## WORK INSTRUCTIONS
Please copy every line with the string "each" from the entries below.

[DATA FOR THIS TASK — start]

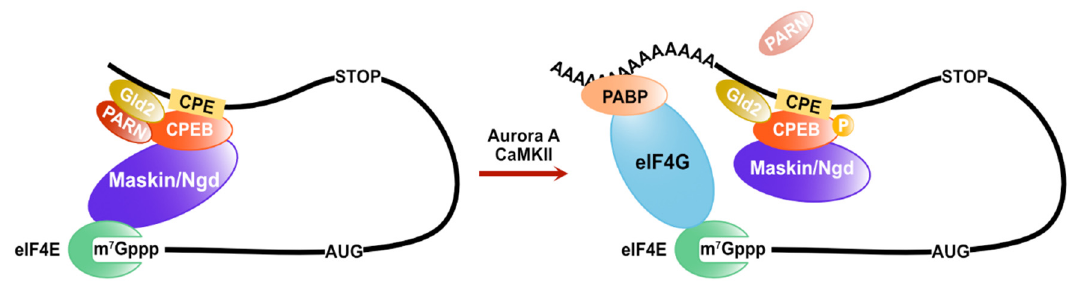
Figure 3. The regulation of the translation and the length of poly(A)-tail on CPE-containing mRNAs. CPEB proteins interact with maskin/Ngd and inhibit the assembly of eIF4F. CPEB protein is phosphorylated by Aurora A or CaMKII and induces the polyadenylation of CPE-containing mRNAs.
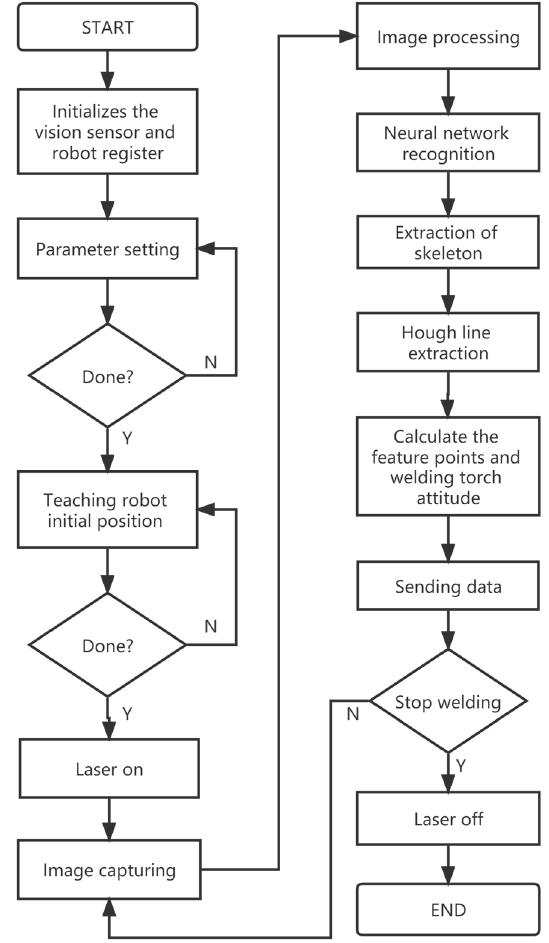
Figure 2. The weld positioning system.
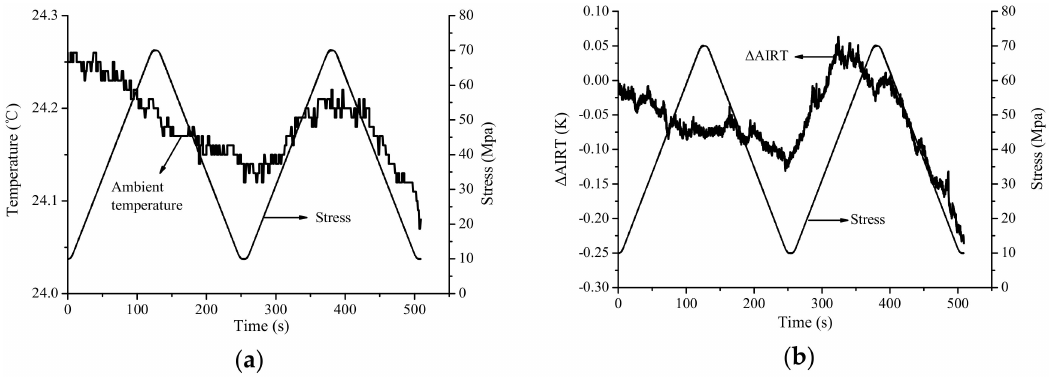
Figure 6. The measured results of sample HG-4 in the cyclic loading process: ( a ) The ambient temperature change; ( b ) ∆ AIRT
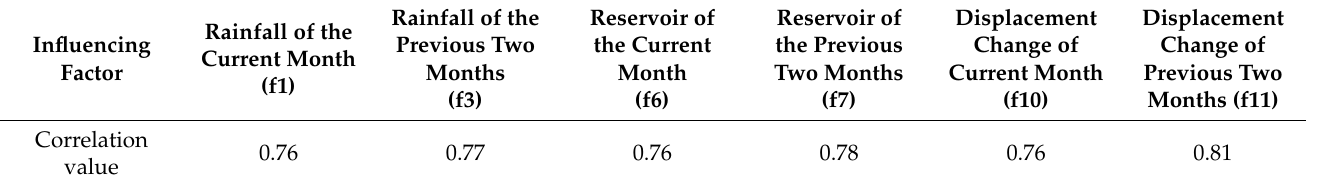
Figure 12. Grey correlation values of each environmental factor. Table 1. Grey correlation values between candidate influence factors and displacement components of the periodic term.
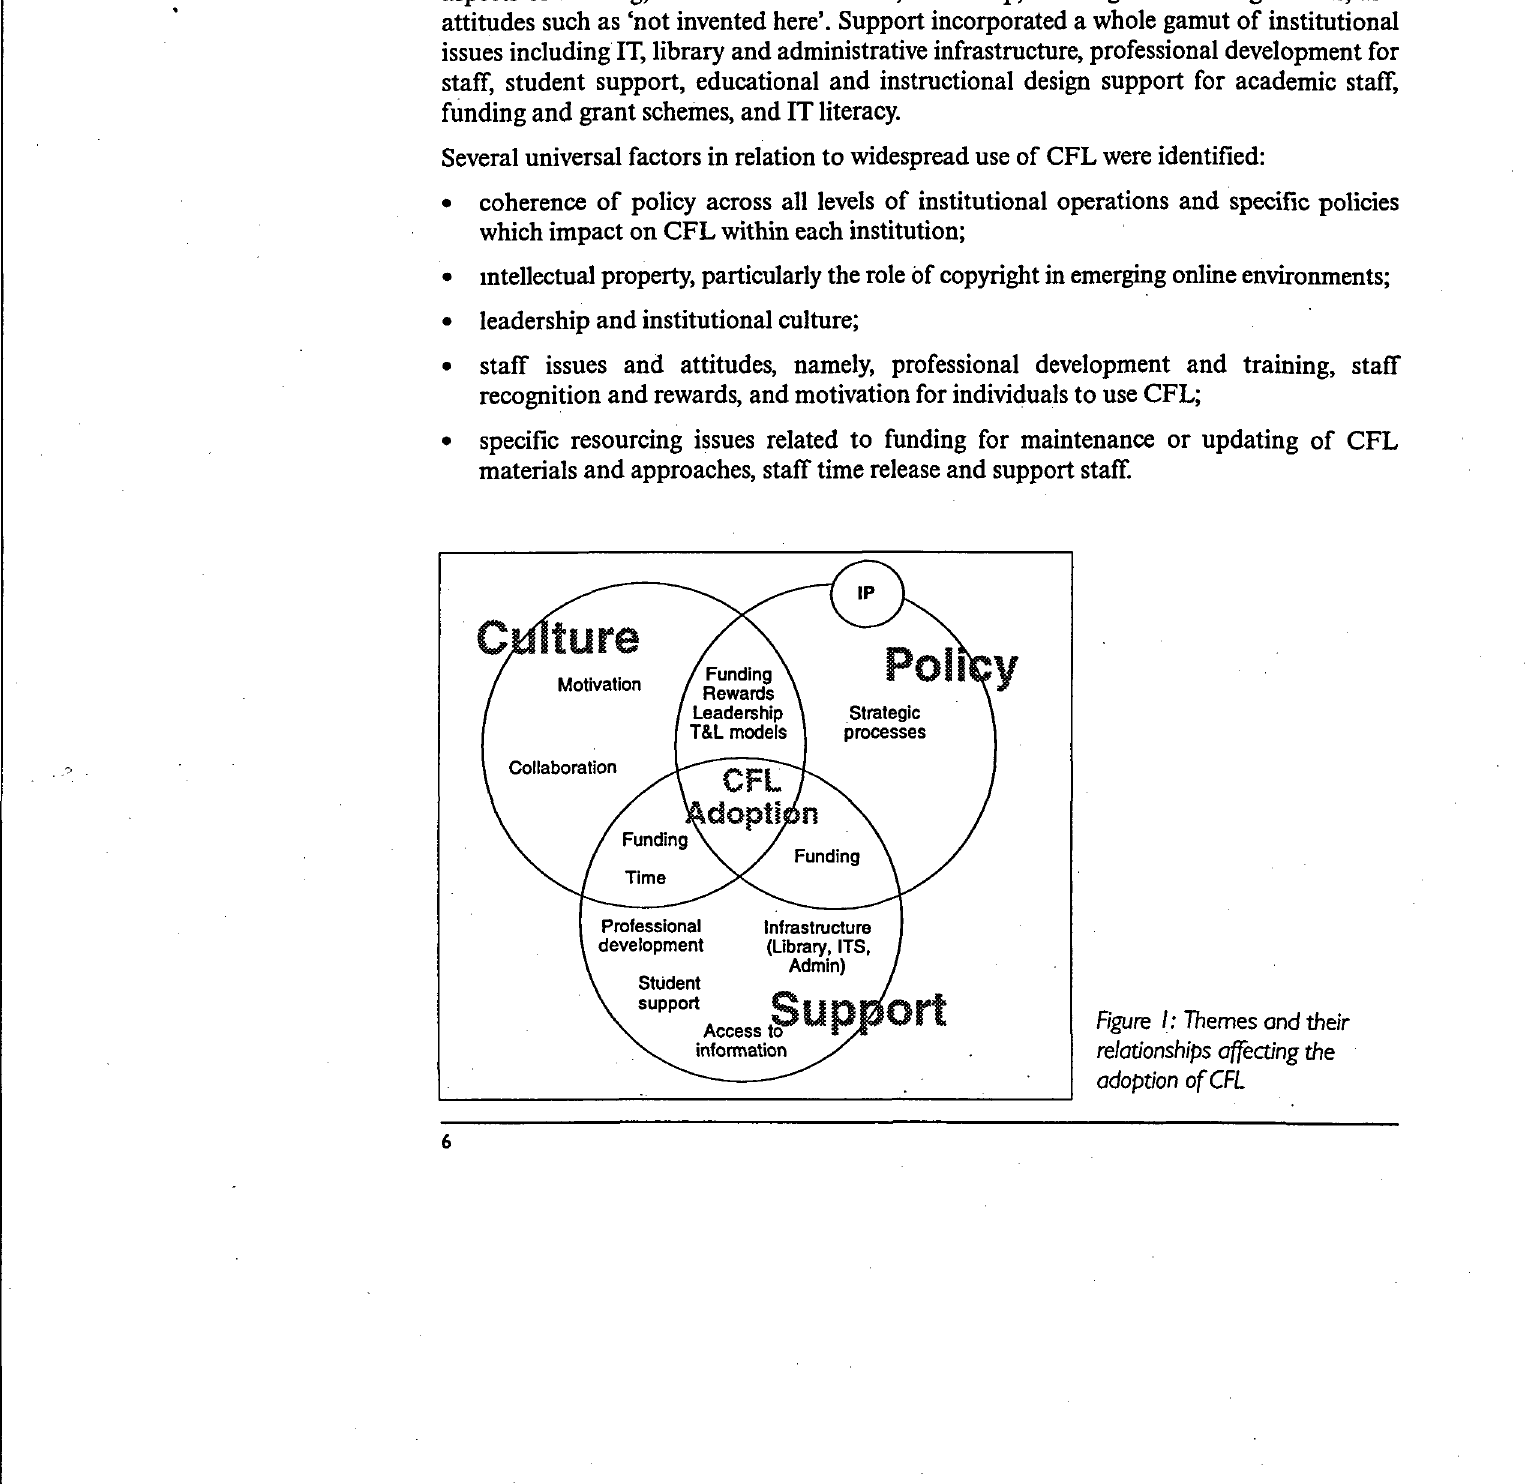
Figure I: Themes and their relationships affecting the adoption of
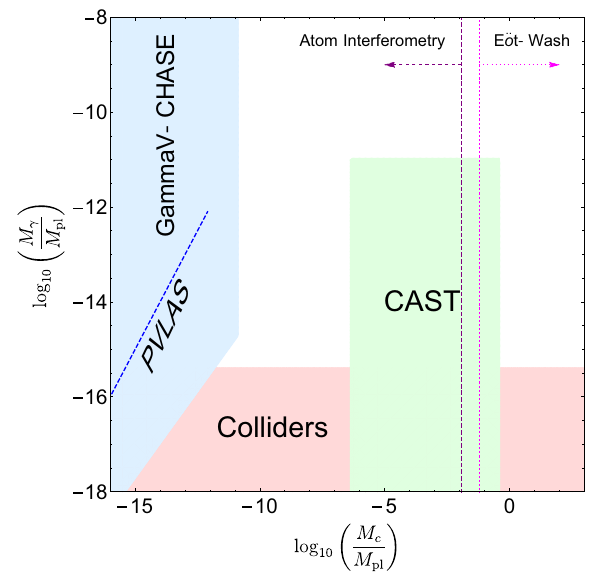
Fig. 9 Current constraints on the chameleon coupling to photons, M γ , for n = 1 models with Λ set to the dark energy scale. The bounds coming from each specific test are indicated in the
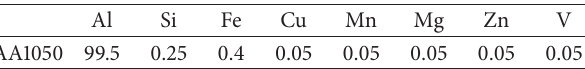
Figure 3: Schematic of the tool types, (a) pinless tool and (b) tool with a pin.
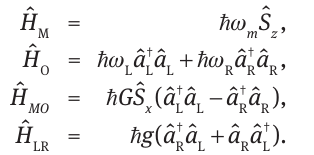
Figure 1B. The main difference of the deformation cavity is the propagation of photons along a straight line before being reflected, whereas the evolution of the system in the phase space is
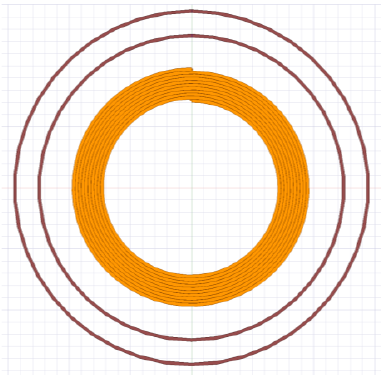
Figure 8. Simulated structure of the WPT coils.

[DATA FOR THIS TASK — finish]

## WRITTEN RESPONSE
Figure 12. Grey correlation values of each environmental factor. Table 1. Grey correlation values between candidate influence factors and displacement components of the periodic term.
Fig. 9 Current constraints on the chameleon coupling to photons, M γ , for n = 1 models with Λ set to the dark energy scale. The bounds coming from each specific test are indicated in the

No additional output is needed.